▸ Task goal:
Where the line containing "dengan sertifikasi dan pengalaman yang mump" appears, start copying; continue through the last line below and copy nothing else.

(Collection entries)
#####

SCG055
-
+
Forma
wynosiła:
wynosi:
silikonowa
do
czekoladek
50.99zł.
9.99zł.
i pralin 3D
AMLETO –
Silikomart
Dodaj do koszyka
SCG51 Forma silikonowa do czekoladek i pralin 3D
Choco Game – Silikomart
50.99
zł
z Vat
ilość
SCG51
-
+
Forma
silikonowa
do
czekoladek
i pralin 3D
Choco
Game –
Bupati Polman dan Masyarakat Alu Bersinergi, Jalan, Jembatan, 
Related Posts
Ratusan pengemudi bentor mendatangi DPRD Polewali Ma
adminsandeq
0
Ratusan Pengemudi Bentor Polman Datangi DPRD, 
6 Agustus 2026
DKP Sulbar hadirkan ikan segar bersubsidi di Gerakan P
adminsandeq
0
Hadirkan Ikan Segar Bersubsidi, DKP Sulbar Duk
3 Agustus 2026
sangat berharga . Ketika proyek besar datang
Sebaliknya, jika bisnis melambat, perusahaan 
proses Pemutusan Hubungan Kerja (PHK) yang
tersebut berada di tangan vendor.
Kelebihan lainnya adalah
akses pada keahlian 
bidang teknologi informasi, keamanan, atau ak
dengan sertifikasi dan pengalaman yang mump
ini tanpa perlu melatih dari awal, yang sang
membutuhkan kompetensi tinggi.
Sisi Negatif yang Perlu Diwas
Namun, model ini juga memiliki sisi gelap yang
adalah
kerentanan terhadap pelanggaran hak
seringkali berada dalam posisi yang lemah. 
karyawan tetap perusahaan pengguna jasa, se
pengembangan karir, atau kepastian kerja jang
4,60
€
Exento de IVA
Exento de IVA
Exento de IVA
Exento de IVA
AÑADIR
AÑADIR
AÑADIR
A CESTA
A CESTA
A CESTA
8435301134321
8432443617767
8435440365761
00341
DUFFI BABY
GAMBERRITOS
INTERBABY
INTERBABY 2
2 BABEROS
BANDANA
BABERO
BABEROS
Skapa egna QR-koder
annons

#####

▸ Exercise result:
dengan sertifikasi dan pengalaman yang mump
ini tanpa perlu melatih dari awal, yang sang
membutuhkan kompetensi tinggi.
Sisi Negatif yang Perlu Diwas
Namun, model ini juga memiliki sisi gelap yang
adalah
kerentanan terhadap pelanggaran hak
seringkali berada dalam posisi yang lemah. 
karyawan tetap perusahaan pengguna jasa, se
pengembangan karir, atau kepastian kerja jang
4,60
€
Exento de IVA
Exento de IVA
Exento de IVA
Exento de IVA
AÑADIR
AÑADIR
AÑADIR
A CESTA
A CESTA
A CESTA
8435301134321
8432443617767
8435440365761
00341
DUFFI BABY
GAMBERRITOS
INTERBABY
INTERBABY 2
2 BABEROS
BANDANA
BABERO
BABEROS
Skapa egna QR-koder
annons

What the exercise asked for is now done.